Fragmento del texto ::

Es probable que la nostalgia sea un sentimiento más propio de la juventud, cuando las pérdidas se agudizan, a causa, tal vez, del muchísimo más tiempo de incertidumbre por delante. Aquí se observa esa intensidad, en el embrión de una de las principales fijaciones de Llamazares: la articulación de la memoria y el olvido. Revela también en el prólogo que ha escrito el poemario frente al mar de Gijón, donde entonces residía, pero (al igual que la urbe en madrileña no contará en sus primeras narraciones) el mar no aparece por ninguna parte, para no interferir en la fija recuperación de sus orígenes campestres.

No es mal resarcimiento para alguien que, con mucha menos agua, acababa de perder, en su adolescencia, su pueblo natal de Vegamián, a la vera del río Porma, engullido por un embalse (que llevaba por cierto la rúbrica del ingeniero Juan Benet…). Al poeta le queda, entonces, el pretexto de esa estampa originaria tan escindida: entre la pesada mole de los bueyes, con sus duras pezuñas, y el "vaho", lo "vaporoso", lo "fugacísimo" de su pisada, sobre una nieve que también se extinguirá. (Memoria de la nieve (1982) fue su segundo y, por ahora, último poemario).

Datos proporcionados ::

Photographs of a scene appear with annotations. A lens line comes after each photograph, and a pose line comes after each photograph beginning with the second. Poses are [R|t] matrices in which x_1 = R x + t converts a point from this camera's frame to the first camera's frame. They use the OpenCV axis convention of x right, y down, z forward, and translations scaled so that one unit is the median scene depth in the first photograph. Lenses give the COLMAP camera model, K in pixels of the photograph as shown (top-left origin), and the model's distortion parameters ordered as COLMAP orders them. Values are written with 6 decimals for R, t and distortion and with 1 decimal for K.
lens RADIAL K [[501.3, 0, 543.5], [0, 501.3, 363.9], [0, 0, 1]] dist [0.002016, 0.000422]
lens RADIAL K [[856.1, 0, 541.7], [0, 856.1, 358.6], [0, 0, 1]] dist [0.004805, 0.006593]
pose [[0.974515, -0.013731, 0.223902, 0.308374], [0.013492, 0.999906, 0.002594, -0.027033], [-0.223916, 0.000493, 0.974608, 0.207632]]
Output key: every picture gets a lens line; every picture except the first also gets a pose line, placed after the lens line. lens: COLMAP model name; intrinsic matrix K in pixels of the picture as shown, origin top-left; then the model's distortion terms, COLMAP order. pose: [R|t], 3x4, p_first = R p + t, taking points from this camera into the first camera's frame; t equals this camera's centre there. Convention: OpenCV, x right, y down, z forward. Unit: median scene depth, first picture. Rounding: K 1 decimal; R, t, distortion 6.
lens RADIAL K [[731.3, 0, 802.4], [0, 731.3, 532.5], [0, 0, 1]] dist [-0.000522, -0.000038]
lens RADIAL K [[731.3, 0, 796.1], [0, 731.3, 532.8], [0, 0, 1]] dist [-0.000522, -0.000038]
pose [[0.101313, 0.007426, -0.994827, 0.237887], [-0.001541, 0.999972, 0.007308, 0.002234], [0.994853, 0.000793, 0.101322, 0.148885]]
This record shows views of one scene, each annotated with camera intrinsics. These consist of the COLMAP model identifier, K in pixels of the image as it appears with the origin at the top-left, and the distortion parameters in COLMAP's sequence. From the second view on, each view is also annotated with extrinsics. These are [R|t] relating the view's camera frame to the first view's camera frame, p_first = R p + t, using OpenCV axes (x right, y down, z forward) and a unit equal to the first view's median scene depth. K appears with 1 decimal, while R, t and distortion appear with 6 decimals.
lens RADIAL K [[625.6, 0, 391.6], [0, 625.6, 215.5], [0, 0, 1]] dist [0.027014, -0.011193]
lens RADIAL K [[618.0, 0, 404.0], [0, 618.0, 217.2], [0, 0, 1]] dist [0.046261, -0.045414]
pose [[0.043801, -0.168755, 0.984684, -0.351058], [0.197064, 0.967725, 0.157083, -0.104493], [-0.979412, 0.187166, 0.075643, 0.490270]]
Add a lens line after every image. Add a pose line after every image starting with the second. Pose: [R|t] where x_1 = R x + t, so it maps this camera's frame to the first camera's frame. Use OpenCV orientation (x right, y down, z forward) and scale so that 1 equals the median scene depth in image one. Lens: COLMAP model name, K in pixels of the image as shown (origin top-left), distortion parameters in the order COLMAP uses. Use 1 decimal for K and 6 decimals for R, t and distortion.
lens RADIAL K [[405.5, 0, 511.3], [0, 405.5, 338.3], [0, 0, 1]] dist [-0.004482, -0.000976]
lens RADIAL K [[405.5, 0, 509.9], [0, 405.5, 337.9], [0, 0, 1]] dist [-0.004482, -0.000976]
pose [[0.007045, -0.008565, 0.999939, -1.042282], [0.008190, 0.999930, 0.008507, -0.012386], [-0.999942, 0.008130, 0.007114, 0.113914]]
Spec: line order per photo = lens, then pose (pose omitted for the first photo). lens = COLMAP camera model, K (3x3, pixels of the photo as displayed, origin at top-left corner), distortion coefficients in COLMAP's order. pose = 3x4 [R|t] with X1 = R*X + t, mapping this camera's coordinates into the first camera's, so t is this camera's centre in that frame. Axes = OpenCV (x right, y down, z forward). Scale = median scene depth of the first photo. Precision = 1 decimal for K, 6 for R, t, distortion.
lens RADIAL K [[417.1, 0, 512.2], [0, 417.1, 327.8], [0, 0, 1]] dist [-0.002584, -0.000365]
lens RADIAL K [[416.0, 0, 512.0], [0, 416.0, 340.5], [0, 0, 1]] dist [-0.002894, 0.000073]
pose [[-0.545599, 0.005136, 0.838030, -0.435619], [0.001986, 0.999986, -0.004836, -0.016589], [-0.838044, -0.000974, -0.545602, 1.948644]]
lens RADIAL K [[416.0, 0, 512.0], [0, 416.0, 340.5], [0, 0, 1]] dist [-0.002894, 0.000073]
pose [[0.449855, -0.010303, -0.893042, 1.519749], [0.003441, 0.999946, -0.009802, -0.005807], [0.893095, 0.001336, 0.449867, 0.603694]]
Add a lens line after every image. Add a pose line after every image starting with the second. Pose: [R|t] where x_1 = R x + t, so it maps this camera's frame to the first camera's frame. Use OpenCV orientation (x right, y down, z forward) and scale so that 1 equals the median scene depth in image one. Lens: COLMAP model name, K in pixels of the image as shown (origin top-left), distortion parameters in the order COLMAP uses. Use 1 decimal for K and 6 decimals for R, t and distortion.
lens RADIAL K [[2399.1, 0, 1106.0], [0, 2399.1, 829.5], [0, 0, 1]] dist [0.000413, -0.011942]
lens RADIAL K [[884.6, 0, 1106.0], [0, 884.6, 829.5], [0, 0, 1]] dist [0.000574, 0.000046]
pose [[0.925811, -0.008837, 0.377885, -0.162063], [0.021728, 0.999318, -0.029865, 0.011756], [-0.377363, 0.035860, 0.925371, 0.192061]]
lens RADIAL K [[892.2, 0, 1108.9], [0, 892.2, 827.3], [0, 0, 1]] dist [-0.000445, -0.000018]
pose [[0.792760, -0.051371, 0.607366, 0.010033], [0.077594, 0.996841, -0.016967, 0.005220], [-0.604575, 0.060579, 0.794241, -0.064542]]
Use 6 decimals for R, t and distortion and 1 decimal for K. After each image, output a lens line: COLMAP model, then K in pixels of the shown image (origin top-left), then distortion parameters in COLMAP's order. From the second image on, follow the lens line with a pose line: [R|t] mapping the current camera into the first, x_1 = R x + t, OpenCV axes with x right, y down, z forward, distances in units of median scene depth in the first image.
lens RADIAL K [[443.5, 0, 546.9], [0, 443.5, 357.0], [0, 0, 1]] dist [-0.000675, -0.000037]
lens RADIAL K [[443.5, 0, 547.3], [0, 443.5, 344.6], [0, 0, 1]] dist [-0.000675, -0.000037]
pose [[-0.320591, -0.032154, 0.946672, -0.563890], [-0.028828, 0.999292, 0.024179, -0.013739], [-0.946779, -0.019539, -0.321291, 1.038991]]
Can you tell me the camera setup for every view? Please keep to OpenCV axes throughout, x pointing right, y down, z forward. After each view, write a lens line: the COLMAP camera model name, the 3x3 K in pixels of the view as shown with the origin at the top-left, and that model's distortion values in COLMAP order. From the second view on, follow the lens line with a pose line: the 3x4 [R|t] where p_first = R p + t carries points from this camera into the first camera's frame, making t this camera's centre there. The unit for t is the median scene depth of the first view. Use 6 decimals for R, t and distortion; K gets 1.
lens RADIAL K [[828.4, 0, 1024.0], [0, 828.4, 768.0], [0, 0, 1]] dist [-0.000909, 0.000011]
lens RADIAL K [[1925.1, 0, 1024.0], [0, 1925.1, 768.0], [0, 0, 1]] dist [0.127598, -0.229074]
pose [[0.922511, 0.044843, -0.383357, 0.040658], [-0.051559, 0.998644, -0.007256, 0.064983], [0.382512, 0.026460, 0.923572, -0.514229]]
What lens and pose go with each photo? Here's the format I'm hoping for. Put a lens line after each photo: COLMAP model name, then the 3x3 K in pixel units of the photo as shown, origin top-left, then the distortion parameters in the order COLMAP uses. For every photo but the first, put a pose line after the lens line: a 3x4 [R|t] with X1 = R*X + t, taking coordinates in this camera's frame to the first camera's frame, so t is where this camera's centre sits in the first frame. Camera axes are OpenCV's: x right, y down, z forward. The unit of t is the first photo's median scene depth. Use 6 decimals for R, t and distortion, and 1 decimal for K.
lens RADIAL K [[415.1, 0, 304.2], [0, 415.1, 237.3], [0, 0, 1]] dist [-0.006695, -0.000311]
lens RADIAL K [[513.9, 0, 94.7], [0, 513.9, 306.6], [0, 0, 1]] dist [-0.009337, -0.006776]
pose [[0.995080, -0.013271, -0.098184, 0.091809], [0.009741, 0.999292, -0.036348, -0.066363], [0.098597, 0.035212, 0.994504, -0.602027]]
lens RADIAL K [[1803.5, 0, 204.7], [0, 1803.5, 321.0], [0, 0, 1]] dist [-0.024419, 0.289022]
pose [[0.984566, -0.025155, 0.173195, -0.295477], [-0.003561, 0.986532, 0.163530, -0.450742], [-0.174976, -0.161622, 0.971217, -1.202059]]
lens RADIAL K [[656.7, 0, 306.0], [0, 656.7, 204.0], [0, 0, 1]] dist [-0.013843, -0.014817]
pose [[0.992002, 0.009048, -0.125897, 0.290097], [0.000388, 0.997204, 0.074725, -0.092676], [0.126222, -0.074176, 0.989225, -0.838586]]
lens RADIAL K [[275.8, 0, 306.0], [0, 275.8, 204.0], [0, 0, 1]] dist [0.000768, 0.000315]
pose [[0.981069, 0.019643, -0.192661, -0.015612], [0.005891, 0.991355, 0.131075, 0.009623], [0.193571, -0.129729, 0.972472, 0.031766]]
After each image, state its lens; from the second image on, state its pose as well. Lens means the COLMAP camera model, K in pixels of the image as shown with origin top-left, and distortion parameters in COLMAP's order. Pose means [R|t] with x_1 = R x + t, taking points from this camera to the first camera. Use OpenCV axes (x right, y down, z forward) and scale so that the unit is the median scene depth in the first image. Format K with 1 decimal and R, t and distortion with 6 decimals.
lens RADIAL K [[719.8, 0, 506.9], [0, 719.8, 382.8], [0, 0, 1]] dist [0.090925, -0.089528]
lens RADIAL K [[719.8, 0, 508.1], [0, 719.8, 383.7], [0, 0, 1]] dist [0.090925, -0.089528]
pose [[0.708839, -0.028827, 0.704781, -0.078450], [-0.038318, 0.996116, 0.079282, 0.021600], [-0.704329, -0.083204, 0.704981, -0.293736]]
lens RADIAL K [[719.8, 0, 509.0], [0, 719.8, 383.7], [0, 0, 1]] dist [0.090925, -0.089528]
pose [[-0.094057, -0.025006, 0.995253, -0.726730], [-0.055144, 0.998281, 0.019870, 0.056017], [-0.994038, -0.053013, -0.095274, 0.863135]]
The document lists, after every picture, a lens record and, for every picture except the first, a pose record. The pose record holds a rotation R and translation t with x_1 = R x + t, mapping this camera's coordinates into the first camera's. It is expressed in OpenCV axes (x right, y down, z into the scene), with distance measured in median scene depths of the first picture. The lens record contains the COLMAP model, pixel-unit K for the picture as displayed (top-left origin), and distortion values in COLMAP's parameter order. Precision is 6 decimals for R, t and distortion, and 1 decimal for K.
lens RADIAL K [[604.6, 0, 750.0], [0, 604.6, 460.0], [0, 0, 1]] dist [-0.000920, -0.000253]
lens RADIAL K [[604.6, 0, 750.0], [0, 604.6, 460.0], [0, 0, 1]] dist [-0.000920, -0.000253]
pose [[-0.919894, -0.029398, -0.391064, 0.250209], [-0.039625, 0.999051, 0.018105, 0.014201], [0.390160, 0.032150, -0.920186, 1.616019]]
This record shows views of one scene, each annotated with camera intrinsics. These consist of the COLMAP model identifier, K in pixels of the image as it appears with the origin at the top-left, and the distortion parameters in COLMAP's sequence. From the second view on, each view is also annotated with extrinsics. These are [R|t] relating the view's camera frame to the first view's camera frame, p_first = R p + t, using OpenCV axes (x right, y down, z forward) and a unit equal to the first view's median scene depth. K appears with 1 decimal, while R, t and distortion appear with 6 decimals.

Objetivo del ejercicio ::
Por favor, retoma el fragmento sobre la poesía de Llamazares y continúalo a partir de su última oración.

Respuesta correspondiente ::
Esto es: lo borroso del origen terminará por coincidir con lo borrado del final, o viceversa. ("No tuvieron otro dios que su existencia ni otra memoria que el olvido", dirá de sus ancestros). De ahí, ese balanceo irreductible de su ritmo, entre la necesidad de autoafirmación y lo sinuoso y telúrico de un entorno que florece y se basta a sí mismo. "En el origen fue el silencio… el único momento memorable", afirma. Así, se reivindica pero también se relativiza la memoria (humana), toda vez que "en el recuerdo está el origen de la autodestrucción", y "nadie recordará el primer grito". Como en un tratamiento homeopático, se receta entonces "la mansedumbre que sustenta el olvido".

Aquí y allá, se nos recuerda que la soledad necesita del olvido —del mismo modo que "los fresnos precisan del sol para darnos su música"—, o "soledad sin olvido es agua muerta, o quizá menos: leña seca destinada a arder en fuegos sin costumbre". Precisamos del olvido, o incluso somos olvidadizos como un mecanismo de defensa frente a nuestra condición primigenia de seres memorizos. "Con la primera palabra nace el miedo y, con el miedo, se incendia la hojarasca del conocimiento y del olvido", expresa.

"El olvido supone trascendencia…Tras la amargura inicial, brotará como un trigal de mansedumbre"; "en cambio, los recuerdos, espejismos del miedo, son dulces a la lengua, pero roen el corazón como alimañas". Con el mismo funambulismo del paso del buey sobre la nieve, se entierra la pezuña grave, en un aldabonazo: "Llega un momento en que la duda no sirve de moneda", pero, de vuelta a lo sinuoso y sutil, se acepta que "mi voz será como un paréntesis de dudas".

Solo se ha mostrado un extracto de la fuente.